Lessons In Chemistry

by Bonnie Garmus

Elizabeth Zott is a chemist -a good chemist. Her problem is, she is trying to make her way as a chemist in the 1950s and 60s. Academic research – and many other arenas of life – are dominated by men who believe women should either be at home looking after the kids, or working as secretaries. At Hastings Research Institute, Elizabeth meets Calvin, a graduate of Cambridge (the English one), a Nobel Prize nominee and a rower. They fall in love and move in together. Though a happy relationship, it’s an unlucky one.

When Calvin is killed, out running with their dog Six-Thirty, Elizabeth discovers she is pregnant. When her research is stolen by her boss at Hastings and she is fired, she devises a stratagem to survive, selling her chemist’s know-how to former collegues who are much less talented than she. Meantime, she gives birth to a daughter, Mad(eline), who turns out to be a precocious child prodigy. Elizabeth forges the birth certificate in order to get Mad into school. Issues with the schoolmistress lead to a meeting with Walter Pine, a frustrated TV programmer, whose daughter Amanda is also a pupil.

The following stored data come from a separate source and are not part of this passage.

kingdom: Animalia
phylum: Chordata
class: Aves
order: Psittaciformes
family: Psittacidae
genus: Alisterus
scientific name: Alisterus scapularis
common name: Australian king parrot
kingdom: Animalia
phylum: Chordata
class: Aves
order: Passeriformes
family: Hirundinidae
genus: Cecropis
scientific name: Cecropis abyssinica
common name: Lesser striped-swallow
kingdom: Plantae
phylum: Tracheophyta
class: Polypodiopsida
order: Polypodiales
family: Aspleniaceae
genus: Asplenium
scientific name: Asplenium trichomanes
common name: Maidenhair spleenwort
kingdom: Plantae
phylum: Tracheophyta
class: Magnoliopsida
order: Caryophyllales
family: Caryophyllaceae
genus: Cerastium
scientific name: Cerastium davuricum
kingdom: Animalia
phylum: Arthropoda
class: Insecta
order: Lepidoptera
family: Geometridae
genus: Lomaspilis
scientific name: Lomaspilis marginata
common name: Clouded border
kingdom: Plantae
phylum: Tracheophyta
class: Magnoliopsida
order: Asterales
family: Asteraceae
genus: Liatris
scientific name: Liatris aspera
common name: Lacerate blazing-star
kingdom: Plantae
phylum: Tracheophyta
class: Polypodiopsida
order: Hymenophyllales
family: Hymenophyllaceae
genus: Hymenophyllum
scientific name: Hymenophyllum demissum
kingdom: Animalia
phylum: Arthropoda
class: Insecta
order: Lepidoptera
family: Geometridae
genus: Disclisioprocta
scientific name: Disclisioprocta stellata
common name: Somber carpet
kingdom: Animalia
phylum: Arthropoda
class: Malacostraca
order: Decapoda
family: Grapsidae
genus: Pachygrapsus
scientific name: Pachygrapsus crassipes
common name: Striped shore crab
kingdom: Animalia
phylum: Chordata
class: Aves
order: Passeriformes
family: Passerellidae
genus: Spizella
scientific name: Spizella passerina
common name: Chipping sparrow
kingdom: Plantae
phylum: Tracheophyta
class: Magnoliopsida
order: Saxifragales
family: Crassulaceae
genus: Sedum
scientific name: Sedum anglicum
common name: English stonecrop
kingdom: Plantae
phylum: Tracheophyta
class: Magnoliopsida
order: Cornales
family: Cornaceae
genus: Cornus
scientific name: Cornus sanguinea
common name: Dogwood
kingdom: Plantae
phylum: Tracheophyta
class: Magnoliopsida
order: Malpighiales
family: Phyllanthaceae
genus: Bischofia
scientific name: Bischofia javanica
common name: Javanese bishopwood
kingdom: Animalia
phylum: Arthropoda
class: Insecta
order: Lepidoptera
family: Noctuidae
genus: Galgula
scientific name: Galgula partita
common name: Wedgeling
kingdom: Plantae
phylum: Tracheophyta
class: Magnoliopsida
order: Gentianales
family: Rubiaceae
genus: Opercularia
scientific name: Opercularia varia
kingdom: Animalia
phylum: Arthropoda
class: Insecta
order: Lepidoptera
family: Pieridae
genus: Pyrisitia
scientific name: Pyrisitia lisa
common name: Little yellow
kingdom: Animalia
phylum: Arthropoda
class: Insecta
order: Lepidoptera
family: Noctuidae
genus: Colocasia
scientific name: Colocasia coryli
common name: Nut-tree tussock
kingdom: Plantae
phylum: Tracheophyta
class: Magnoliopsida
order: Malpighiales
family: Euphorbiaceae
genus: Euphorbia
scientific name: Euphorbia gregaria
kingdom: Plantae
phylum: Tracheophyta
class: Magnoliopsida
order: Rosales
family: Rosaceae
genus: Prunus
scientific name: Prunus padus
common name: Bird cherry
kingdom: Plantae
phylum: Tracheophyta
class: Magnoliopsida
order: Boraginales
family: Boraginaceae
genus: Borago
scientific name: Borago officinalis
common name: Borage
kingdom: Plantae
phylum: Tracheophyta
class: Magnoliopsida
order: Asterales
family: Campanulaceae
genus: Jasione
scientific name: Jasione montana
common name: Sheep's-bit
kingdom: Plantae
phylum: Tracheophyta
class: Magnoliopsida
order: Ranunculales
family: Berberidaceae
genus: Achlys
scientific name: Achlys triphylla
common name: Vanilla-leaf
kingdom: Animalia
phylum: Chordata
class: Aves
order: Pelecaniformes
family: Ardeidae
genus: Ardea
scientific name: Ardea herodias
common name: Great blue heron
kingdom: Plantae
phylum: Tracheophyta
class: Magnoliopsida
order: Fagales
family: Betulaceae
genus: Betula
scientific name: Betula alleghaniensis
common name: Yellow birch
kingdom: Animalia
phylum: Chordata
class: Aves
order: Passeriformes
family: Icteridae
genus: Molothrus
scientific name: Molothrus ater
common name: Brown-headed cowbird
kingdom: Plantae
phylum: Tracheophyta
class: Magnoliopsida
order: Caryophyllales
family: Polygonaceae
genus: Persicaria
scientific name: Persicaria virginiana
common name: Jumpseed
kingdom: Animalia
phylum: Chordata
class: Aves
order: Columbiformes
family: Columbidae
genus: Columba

Recruited (for her looks, it must be said) by the TV station to host a cookery show, Supper at Six, Elizabeth refuses to conform to the head of the station’s expectations (that she be pretty and seductive). She converts her kitchen into a lab and sets about teaching housewives how to prepare nutritious meals in accordance with the laws of chemistry. Against her ignoring of all the misogynistic “rules” of the 1960s, the programme is a great success. Elizabeth becomes famous!

Told by her school teacher to make a family tree, Mad (aged 4) sets out to find the orphanage where she knows her father was brought up. She makes the acquaintance of the Reverend Wakely – who by his own admission is a terrible minister – from whence the plot takes on definite additional complications, but resolves quite nicely in the end.

I give here only a flavour of the story, backed by a few quotations, to let you know what you’re missing if you don’t read it. What else can I say about it? Lessons In Chemistry is the funniest book I have read since 1066 and All That. I loved the characters, especially Elizabeth and Mad(eline), but also Harriet – her sort of neighbourly babysitter (not that Mad appears to need one), and Miss Frask. Six-Thirty is the only one of his kind. Supposedly understanding 648 words of English (or was it 978), his voice in this zany tale is the zaniest voice of all. The dialogue is priceless, snappy, pertinent and full of fun.

Bonnie Garmus has struck a chord with this novel, and has probably struck a few raw nerves of men (including me) who remember what attitudes in the 1960s were like – in both academia and business.